[Saved entries]
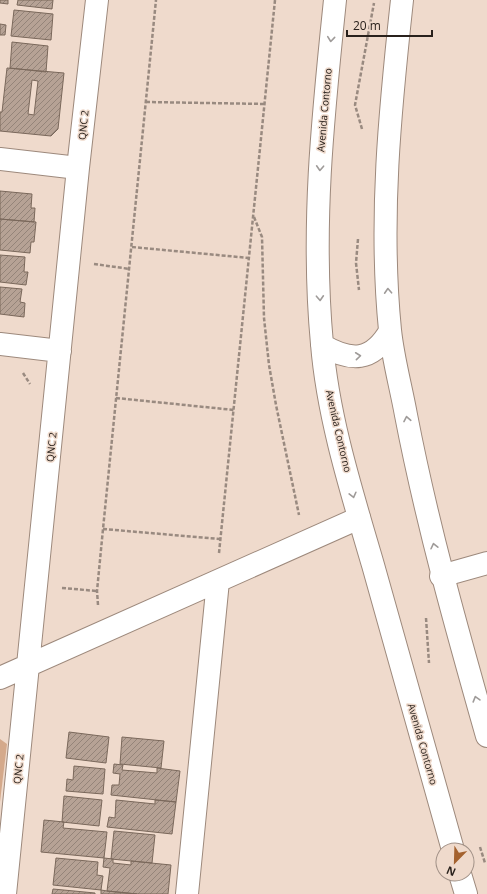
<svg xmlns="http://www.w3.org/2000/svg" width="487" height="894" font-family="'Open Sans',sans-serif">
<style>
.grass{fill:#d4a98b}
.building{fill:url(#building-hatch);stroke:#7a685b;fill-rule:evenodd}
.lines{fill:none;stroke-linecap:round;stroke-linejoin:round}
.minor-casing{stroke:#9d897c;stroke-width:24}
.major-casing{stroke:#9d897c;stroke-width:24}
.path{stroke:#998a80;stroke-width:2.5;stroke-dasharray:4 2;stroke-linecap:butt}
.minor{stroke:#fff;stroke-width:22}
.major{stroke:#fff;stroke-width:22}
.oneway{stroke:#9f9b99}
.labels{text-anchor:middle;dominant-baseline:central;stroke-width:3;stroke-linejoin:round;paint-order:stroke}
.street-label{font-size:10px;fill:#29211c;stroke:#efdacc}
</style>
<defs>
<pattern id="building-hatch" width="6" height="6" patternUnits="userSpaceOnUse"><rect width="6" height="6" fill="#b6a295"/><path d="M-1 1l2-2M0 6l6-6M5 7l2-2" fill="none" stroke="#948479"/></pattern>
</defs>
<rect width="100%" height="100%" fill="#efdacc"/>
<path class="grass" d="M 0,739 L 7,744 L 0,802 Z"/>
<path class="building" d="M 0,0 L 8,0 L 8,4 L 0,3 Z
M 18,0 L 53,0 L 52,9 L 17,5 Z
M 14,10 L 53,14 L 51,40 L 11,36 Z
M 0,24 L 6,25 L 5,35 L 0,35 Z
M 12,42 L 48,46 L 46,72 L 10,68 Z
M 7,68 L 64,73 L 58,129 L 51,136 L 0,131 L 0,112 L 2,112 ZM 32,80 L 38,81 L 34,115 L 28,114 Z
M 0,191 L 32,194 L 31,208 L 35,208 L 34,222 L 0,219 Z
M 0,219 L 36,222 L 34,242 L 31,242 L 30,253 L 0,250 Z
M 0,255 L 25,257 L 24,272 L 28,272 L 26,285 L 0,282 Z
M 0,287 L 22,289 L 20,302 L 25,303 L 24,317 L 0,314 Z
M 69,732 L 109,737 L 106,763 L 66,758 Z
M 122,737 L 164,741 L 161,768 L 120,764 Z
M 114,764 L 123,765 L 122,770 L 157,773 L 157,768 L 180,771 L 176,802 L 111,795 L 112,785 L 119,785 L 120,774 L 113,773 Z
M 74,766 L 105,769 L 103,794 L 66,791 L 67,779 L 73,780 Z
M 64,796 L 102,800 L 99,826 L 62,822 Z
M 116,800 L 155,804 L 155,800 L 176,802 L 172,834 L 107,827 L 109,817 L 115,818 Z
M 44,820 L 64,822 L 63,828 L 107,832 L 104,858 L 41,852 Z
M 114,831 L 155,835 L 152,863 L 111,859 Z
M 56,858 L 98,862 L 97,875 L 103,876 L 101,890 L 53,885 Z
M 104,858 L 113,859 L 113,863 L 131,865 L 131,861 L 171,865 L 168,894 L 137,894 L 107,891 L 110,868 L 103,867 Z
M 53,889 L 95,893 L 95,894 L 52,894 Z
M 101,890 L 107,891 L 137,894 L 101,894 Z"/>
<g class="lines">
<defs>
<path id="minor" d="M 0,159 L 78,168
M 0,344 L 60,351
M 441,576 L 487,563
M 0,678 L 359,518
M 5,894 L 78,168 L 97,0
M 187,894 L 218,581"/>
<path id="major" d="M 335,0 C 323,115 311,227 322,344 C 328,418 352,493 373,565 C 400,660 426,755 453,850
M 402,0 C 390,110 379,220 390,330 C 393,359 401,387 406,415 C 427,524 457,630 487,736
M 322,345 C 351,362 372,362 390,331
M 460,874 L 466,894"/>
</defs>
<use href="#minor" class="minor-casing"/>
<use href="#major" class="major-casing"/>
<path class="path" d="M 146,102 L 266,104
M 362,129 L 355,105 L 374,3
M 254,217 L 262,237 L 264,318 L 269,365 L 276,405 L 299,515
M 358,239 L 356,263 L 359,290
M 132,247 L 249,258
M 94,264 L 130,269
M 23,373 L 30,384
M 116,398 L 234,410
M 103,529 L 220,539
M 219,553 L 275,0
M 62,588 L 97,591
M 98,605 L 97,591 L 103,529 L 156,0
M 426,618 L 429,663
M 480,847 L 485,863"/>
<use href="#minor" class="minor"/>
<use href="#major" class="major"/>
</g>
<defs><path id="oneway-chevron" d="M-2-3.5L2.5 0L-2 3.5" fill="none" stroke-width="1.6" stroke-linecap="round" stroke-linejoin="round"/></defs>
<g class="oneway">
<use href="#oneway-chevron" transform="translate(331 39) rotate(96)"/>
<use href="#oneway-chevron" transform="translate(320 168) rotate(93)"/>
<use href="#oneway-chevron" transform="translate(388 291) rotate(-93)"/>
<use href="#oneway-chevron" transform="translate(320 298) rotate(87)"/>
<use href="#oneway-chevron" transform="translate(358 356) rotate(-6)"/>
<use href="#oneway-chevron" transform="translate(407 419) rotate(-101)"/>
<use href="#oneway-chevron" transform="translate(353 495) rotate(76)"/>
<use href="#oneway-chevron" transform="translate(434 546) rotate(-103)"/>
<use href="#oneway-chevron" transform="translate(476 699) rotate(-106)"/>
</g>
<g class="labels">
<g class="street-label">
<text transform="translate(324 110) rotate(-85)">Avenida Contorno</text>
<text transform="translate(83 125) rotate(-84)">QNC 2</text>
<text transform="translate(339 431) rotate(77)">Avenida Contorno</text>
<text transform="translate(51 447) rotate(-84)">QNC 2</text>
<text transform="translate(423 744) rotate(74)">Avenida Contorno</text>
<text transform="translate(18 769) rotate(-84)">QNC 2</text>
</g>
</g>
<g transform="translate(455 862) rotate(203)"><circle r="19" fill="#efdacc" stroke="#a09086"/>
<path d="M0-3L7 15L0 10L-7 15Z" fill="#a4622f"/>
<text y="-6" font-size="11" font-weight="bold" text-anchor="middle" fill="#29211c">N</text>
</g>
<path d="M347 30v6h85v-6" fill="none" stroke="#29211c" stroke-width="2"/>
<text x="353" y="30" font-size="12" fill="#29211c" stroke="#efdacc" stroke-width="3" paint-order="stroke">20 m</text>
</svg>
...
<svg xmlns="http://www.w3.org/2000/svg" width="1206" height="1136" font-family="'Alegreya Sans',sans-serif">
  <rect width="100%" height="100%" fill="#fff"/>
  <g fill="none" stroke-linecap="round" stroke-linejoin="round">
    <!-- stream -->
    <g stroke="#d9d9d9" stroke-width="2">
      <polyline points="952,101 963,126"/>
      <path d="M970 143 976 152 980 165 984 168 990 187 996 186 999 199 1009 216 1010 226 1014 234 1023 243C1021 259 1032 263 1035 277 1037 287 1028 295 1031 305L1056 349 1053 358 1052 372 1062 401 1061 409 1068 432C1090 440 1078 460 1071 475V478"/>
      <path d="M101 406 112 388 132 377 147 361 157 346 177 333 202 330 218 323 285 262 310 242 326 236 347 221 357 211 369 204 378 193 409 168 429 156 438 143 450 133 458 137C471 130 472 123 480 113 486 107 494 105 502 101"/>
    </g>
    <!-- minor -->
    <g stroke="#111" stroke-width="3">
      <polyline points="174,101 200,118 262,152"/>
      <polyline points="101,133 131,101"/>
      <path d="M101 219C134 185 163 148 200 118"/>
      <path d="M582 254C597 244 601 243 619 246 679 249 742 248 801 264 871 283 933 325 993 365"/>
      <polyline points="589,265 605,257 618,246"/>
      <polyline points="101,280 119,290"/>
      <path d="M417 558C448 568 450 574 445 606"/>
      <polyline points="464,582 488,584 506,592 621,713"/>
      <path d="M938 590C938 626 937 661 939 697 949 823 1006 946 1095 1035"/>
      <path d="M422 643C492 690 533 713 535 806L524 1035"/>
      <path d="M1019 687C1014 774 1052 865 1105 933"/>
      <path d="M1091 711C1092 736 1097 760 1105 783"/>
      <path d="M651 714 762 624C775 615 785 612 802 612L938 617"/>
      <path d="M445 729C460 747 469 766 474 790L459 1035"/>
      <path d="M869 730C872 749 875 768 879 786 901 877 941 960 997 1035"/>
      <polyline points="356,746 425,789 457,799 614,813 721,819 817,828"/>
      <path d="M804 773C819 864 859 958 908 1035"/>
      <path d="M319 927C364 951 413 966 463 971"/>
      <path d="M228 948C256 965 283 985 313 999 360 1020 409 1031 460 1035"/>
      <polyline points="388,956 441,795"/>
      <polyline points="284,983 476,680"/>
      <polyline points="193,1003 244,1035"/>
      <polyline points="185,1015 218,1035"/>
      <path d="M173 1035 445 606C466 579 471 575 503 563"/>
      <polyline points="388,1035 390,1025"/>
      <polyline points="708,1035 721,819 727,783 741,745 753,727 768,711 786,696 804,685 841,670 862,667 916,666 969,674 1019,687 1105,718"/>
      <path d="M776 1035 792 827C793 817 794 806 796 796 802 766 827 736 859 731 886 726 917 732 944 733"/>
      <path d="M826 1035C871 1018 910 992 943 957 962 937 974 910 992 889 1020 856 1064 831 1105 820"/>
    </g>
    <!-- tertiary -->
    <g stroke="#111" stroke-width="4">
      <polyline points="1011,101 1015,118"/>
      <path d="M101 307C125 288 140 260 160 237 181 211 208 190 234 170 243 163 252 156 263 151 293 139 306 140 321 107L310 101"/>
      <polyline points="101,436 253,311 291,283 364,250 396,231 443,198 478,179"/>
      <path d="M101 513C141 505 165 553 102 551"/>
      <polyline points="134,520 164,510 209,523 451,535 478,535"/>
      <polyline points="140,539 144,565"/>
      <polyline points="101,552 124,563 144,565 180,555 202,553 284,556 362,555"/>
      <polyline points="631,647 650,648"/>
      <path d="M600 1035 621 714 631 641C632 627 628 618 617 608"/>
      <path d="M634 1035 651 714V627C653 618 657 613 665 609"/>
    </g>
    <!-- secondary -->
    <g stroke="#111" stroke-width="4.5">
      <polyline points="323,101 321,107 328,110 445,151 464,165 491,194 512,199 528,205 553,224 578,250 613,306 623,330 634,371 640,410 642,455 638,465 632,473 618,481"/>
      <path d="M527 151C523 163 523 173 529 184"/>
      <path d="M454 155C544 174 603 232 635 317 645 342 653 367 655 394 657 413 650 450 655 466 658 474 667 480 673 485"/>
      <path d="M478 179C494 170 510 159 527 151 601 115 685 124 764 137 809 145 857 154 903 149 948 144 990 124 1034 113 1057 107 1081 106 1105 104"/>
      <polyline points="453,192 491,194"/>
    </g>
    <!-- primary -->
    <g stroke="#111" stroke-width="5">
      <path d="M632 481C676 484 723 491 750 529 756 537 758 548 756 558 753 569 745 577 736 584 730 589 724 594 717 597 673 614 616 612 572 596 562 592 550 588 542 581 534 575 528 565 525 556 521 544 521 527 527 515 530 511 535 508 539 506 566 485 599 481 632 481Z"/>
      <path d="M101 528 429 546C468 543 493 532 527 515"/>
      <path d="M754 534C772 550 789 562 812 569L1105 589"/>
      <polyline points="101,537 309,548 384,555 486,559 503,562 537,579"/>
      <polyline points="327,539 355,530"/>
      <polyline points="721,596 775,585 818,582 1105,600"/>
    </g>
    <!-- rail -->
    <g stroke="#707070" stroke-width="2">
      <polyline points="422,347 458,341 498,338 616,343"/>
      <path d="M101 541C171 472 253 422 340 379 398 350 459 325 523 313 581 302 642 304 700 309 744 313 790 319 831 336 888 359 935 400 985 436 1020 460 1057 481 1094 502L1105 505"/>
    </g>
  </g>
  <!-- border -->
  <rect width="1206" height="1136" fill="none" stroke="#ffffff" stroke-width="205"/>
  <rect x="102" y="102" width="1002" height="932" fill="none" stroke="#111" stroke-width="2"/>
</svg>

**WORK ORDER:** Within the entries above, find every line where the string "lines" occurs, and copy it.

**PROBLEM SOLUTION:**
.lines{fill:none;stroke-linecap:round;stroke-linejoin:round}
<g class="lines">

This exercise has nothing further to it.